Remember that anything that’s hypothetical rather than already in place is going to be of negligible value in selling a book to a publisher, so it’s important to keep expectations in check. “I have a column in XYZ Magazine” is a platform; “I will pursue a column” is not. For nonfiction, platform is huge, and without it, particularly for prescriptive projects, your idea must be absolutely smashing and your writing exquisite, and even then it’s still going to be tough. For novelists platform is less essential, but those connections and such never hurt. Having a Web presence is a plus, as are great contacts or blurbs from well-known authors. I’m always glad to see solid, actionable, realistic plans for how to promote the book. I don’t find it persuasive when people say (in a query, for instance) “I’m dedicating $X to promotion and marketing.” The details show more planning than the dollar signs do. Writers do that thinking the publisher will see it and say “Score, free ride!” and dole out a contract without a further thought, but it just doesn’t really work that way.

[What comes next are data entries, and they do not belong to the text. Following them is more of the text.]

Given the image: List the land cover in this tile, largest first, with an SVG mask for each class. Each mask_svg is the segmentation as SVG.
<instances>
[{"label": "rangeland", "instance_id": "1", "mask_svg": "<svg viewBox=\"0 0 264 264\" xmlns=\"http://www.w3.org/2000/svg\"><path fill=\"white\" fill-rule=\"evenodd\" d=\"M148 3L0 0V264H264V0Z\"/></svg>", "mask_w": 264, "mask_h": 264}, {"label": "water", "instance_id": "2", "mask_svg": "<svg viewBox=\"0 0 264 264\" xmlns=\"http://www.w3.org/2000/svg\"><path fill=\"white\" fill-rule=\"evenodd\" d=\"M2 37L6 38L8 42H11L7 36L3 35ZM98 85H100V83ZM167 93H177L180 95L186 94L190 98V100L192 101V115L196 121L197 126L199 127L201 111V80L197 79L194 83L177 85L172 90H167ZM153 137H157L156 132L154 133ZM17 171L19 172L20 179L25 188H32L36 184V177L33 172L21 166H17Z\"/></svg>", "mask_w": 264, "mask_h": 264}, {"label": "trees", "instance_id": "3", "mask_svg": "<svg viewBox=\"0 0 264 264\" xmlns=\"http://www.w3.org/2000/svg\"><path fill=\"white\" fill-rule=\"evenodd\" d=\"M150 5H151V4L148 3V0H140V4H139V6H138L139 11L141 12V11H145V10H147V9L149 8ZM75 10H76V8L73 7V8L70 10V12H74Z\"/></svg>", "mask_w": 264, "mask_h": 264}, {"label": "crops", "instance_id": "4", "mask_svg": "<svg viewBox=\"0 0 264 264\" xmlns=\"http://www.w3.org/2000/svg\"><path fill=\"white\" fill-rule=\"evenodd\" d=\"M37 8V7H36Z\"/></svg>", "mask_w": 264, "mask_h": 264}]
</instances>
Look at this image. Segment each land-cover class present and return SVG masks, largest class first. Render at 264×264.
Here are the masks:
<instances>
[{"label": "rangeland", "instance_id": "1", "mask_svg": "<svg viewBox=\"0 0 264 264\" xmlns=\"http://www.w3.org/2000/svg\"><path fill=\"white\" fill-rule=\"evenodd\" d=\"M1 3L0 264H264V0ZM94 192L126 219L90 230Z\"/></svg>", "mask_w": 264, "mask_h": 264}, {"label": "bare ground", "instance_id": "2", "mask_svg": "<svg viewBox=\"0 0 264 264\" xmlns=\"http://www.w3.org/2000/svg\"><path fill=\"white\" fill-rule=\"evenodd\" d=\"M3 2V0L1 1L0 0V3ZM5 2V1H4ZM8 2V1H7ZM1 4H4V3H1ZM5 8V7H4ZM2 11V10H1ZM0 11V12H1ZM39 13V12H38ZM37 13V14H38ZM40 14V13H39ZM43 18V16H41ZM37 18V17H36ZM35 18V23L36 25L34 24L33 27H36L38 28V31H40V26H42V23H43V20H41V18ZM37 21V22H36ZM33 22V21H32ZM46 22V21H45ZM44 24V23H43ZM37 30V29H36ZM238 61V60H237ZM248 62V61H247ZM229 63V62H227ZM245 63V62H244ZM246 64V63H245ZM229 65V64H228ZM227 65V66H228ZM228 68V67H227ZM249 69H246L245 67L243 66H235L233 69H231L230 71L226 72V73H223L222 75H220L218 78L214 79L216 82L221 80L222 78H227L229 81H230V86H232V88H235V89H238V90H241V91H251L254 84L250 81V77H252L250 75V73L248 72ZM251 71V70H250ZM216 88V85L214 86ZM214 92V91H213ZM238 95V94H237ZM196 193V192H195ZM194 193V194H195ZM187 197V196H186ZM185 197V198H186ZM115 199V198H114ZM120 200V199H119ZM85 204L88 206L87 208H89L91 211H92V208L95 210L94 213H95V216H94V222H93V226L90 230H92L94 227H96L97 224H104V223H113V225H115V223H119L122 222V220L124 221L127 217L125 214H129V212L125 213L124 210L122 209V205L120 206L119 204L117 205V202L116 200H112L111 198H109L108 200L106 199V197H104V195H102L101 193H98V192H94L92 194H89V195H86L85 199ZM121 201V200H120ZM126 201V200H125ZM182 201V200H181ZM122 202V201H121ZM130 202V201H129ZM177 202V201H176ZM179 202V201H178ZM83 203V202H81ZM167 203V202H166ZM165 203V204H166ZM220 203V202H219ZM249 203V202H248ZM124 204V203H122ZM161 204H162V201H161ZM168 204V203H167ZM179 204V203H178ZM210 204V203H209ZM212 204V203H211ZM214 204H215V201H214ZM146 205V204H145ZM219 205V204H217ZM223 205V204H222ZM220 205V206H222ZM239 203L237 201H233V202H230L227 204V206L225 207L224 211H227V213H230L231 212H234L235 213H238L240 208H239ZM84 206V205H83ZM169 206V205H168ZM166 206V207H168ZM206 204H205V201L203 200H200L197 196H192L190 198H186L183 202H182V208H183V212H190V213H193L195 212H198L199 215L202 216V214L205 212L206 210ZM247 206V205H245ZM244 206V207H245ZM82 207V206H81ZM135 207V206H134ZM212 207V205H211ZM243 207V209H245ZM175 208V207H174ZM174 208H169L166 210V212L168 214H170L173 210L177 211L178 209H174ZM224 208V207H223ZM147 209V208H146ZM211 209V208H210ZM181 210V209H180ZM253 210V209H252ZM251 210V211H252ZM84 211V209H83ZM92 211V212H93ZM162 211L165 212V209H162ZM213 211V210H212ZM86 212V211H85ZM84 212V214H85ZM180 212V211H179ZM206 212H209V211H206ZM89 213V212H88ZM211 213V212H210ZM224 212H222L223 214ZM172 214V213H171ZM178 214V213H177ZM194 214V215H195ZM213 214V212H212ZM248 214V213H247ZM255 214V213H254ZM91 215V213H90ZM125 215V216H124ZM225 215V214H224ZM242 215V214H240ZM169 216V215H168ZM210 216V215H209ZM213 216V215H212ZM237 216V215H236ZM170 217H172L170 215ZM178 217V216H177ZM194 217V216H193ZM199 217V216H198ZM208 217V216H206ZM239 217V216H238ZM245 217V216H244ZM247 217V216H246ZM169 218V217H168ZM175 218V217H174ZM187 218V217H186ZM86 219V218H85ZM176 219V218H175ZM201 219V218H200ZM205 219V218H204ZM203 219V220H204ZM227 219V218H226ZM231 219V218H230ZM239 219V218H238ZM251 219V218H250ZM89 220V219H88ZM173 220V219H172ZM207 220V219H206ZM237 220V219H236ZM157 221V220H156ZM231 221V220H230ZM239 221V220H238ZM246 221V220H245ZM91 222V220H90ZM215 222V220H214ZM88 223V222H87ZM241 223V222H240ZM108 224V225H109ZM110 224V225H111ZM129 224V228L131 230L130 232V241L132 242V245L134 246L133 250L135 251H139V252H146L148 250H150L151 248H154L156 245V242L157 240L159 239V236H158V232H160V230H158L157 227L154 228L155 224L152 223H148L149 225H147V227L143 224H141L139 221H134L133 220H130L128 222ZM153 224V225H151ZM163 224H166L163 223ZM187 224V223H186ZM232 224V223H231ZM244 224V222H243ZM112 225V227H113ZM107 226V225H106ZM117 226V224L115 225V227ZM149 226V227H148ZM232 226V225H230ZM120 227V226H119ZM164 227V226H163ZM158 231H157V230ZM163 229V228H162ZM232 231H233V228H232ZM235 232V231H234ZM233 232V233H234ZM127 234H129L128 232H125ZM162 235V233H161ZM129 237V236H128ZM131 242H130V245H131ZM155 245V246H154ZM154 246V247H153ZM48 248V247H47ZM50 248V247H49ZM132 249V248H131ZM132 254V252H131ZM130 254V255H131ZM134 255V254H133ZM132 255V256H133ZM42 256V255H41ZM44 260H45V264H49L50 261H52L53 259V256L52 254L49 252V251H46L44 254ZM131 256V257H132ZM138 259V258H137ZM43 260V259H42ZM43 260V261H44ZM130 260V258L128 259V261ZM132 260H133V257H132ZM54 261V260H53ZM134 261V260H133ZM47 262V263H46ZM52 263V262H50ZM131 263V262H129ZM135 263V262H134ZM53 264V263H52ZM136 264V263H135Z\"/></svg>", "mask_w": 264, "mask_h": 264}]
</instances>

4. How do you feel about web sites, blogs, and other web venues like MySpace as marketing tools for writers today?

When you read work you like—from published or unpublished writers—do you review the writer’s web site?

I do. I’m looking for any signs that trouble lies ahead as well as more of a sense of someone’s voice and other projects. Don’t be inappropriate or unprofessional. Be yourself, but don’t name names or point fingers. It’s a very small industry.

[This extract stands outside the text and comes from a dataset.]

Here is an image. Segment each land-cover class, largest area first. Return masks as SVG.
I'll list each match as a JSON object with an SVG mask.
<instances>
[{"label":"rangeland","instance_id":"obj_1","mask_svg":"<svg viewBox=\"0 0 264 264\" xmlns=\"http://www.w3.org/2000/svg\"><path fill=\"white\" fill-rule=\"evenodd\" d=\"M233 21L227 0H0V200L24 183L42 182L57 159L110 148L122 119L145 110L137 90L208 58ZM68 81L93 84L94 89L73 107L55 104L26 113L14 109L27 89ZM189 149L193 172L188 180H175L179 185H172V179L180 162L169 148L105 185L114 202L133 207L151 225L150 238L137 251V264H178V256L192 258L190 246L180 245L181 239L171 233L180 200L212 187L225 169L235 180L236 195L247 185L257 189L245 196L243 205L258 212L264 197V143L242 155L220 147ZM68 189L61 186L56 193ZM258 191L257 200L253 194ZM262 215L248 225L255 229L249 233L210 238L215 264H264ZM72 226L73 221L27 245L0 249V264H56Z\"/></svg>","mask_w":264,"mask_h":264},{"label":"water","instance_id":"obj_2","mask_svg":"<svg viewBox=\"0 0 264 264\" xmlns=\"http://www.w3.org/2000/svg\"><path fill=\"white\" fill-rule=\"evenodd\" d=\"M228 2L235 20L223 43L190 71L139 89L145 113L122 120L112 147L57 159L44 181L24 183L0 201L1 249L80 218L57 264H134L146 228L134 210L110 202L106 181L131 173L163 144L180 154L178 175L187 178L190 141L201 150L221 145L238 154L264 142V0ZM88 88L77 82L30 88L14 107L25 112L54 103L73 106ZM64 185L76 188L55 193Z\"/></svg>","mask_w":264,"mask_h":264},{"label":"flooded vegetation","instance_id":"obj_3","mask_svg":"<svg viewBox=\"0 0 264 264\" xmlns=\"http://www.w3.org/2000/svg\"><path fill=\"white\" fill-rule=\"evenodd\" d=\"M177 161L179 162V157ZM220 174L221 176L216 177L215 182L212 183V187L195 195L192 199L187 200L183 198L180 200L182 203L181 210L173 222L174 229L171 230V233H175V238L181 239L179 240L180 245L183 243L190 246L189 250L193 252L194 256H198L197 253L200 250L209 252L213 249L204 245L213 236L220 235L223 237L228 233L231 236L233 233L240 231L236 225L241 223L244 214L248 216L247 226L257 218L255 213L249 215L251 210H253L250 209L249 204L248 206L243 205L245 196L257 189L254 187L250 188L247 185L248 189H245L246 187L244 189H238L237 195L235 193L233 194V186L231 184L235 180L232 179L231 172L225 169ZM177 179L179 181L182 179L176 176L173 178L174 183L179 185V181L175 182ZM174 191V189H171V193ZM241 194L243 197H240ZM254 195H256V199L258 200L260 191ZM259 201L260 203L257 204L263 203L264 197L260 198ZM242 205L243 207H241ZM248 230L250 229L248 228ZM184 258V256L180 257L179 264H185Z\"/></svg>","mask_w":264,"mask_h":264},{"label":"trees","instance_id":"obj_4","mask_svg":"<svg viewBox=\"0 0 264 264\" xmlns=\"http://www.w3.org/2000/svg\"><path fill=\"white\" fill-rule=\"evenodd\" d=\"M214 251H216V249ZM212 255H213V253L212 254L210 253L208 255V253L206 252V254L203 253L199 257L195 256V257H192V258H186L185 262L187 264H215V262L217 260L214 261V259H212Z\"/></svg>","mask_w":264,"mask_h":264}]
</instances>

What is your perspective on using a blog as a marketing tool for writers? Does your view change if they are unpublished vs. published?

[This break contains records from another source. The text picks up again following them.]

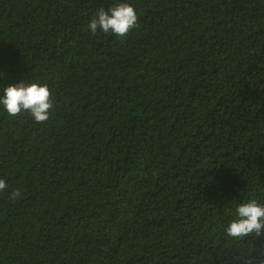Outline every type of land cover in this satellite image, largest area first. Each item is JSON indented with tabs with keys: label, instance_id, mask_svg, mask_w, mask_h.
<instances>
[{
	"label": "trees",
	"instance_id": "trees-1",
	"mask_svg": "<svg viewBox=\"0 0 264 264\" xmlns=\"http://www.w3.org/2000/svg\"><path fill=\"white\" fill-rule=\"evenodd\" d=\"M0 0V87L48 84L46 121L0 109V264H264V0ZM19 195L13 198V194Z\"/></svg>",
	"mask_w": 264,
	"mask_h": 264
},
{
	"label": "clouds",
	"instance_id": "clouds-1",
	"mask_svg": "<svg viewBox=\"0 0 264 264\" xmlns=\"http://www.w3.org/2000/svg\"><path fill=\"white\" fill-rule=\"evenodd\" d=\"M137 11L129 0H116L113 6L105 10L98 9L88 22L91 33H112L125 36L137 25ZM52 108L48 84L38 80H25L7 83L0 87V109L10 116L27 112L36 122L46 121ZM8 184L0 177V191L6 190ZM19 191L13 194V198ZM232 218L224 225V232L234 239H242L248 235L260 236L264 232V202L249 197L235 204Z\"/></svg>",
	"mask_w": 264,
	"mask_h": 264
}]
</instances>
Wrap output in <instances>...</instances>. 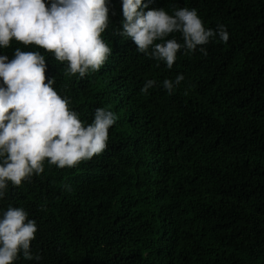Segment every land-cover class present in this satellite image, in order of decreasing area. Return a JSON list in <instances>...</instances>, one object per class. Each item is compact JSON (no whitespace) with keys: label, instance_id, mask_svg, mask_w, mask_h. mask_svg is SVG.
I'll return each instance as SVG.
<instances>
[{"label":"trees","instance_id":"trees-1","mask_svg":"<svg viewBox=\"0 0 264 264\" xmlns=\"http://www.w3.org/2000/svg\"><path fill=\"white\" fill-rule=\"evenodd\" d=\"M149 8H195L230 39L178 52L171 70L114 35L121 0H110L103 39L112 54L84 79L41 51L58 93L88 123L98 107L119 119L104 153L72 168L9 186L0 207H23L37 223L39 262L16 264H264V0H145ZM180 40L179 33L170 34ZM182 73L169 96L160 85ZM186 93V94H185ZM69 186L66 189L65 186Z\"/></svg>","mask_w":264,"mask_h":264},{"label":"clouds","instance_id":"clouds-1","mask_svg":"<svg viewBox=\"0 0 264 264\" xmlns=\"http://www.w3.org/2000/svg\"><path fill=\"white\" fill-rule=\"evenodd\" d=\"M150 2V0H149ZM110 0H0V49L13 41L50 53L67 76L84 79L105 65L112 48L102 34L109 26ZM122 16L114 35L131 40L135 50L171 70L178 52L199 51L207 45L226 44L227 26L207 28L195 8H149L145 0H121ZM179 33L180 40L170 34ZM48 65L41 51L14 49L0 54V201L9 186L19 187L44 172V165L72 168L104 153L109 129L119 117L98 107L90 123L83 121L67 95L58 93L55 78L46 77ZM185 80L182 73L144 82L141 92L162 86L176 93ZM186 94V93H185ZM66 189L69 186H65ZM37 223L23 207H0V264L24 260L39 262L31 250Z\"/></svg>","mask_w":264,"mask_h":264}]
</instances>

The best author blogs and sites, for me, serve to reinforce the author’s professional image and provide more information for the reader who just couldn’t get enough of that world, that author. Professional, appealing, updated frequently, a healthy blend of “I’m an author” and “I’m a real human being.”


5. Do you have any final tips for our blog readers?

-- Remember that you, your agent, and your publisher have a shared goal—to sell books.

-- Be the author who is polite yet firm, and you will garner a better response than the author who leads with angry and aggressive.

-- Everyone’s busy. Make it easy for people to do what you’re asking and your chances of getting it done increase.

-- Don’t compare yourself to other authors on your loop, in your critique group, etc. Unless you’ve seen their royalty statement/contract/marketing budget, you can’t know what’s really going on, and getting embroiled in their business will not help your business.


About Holly Root

Holly Root is a literary agent at Waxman Literary Agency who represents authors of commercial fiction and nonfiction. She began her publishing career in her hometown of Nashville, TN before coming to New York and joining the William Morris Agency’s agent trainee program. She then moved to Trident Media Group, where she worked as audio rights agent, before joining Waxman Literary Agency to represent her own list of authors. Her interests include commercial women’s fiction, historical and contemporary romance, YA and middle-grade fiction, and on the nonfiction side, compelling narrative nonfiction, pop culture books, and prescriptive projects that are as engaging as they are informative.